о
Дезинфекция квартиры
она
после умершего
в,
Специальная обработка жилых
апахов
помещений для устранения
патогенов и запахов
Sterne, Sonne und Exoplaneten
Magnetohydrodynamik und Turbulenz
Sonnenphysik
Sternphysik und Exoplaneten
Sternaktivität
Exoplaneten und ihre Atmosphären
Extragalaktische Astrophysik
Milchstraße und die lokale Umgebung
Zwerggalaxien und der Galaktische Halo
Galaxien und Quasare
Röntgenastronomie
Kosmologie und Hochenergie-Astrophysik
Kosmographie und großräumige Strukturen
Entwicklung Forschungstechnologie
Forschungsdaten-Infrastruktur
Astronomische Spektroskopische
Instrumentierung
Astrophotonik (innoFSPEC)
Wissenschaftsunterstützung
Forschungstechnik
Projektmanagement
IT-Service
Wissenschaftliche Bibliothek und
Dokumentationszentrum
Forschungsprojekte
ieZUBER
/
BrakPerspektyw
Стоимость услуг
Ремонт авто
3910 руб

--

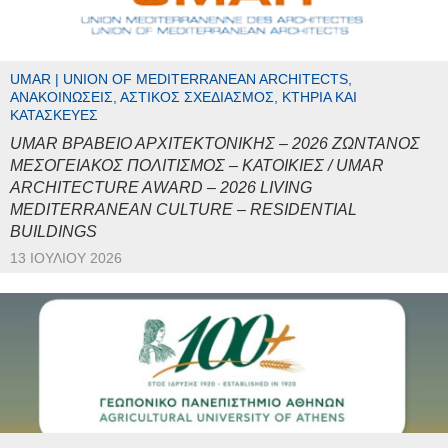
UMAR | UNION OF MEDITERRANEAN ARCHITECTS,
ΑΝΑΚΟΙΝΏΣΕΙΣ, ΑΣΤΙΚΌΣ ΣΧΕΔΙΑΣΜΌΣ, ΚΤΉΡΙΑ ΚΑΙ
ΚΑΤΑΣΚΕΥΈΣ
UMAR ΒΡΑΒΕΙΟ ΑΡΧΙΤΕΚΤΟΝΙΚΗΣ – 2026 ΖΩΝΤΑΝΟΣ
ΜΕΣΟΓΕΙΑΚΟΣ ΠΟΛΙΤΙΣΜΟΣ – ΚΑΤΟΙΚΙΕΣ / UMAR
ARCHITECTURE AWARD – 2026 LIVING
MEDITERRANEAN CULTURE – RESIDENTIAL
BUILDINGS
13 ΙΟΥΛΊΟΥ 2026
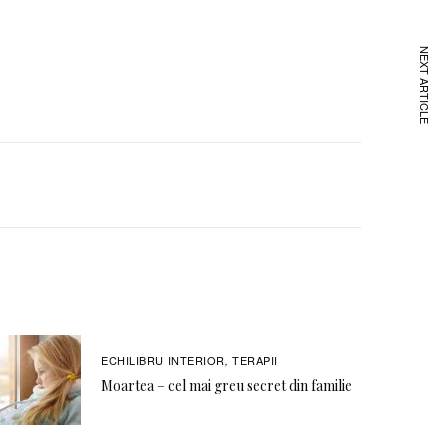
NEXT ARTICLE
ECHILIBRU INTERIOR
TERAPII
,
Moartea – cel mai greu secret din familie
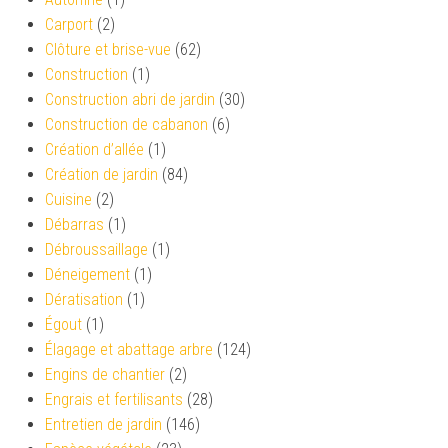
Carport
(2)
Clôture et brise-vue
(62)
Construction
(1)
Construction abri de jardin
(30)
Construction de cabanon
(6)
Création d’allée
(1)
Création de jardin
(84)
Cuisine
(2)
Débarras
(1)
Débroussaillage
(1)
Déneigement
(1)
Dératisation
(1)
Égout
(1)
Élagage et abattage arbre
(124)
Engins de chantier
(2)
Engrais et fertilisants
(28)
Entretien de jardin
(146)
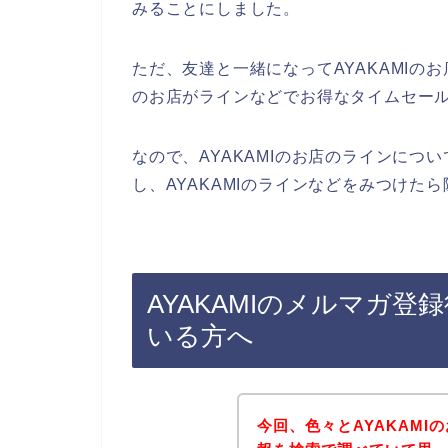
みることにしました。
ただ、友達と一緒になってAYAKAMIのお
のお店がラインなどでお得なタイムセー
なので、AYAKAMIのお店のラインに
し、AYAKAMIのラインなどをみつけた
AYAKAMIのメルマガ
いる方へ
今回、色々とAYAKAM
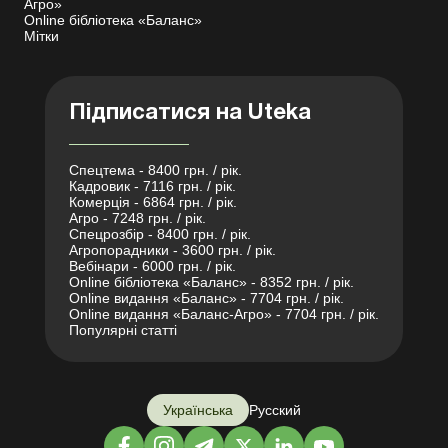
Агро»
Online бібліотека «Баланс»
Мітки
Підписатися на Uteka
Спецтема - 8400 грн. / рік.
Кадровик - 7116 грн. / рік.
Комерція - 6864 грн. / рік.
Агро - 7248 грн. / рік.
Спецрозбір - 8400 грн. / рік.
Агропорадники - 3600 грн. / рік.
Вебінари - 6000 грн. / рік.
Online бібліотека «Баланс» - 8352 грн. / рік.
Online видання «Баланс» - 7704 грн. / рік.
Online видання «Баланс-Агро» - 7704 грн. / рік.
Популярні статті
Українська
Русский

## DIRECTIVE
Return, word for word, the lines of the material from the line containing "UMAR | UNION" up to and including the line containing "MEDITERRANEAN CULTURE – RESIDENTIAL".

## RESPONSE BOX
UMAR | UNION OF MEDITERRANEAN ARCHITECTS,
ΑΝΑΚΟΙΝΏΣΕΙΣ, ΑΣΤΙΚΌΣ ΣΧΕΔΙΑΣΜΌΣ, ΚΤΉΡΙΑ ΚΑΙ
ΚΑΤΑΣΚΕΥΈΣ
UMAR ΒΡΑΒΕΙΟ ΑΡΧΙΤΕΚΤΟΝΙΚΗΣ – 2026 ΖΩΝΤΑΝΟΣ
ΜΕΣΟΓΕΙΑΚΟΣ ΠΟΛΙΤΙΣΜΟΣ – ΚΑΤΟΙΚΙΕΣ / UMAR
ARCHITECTURE AWARD – 2026 LIVING
MEDITERRANEAN CULTURE – RESIDENTIAL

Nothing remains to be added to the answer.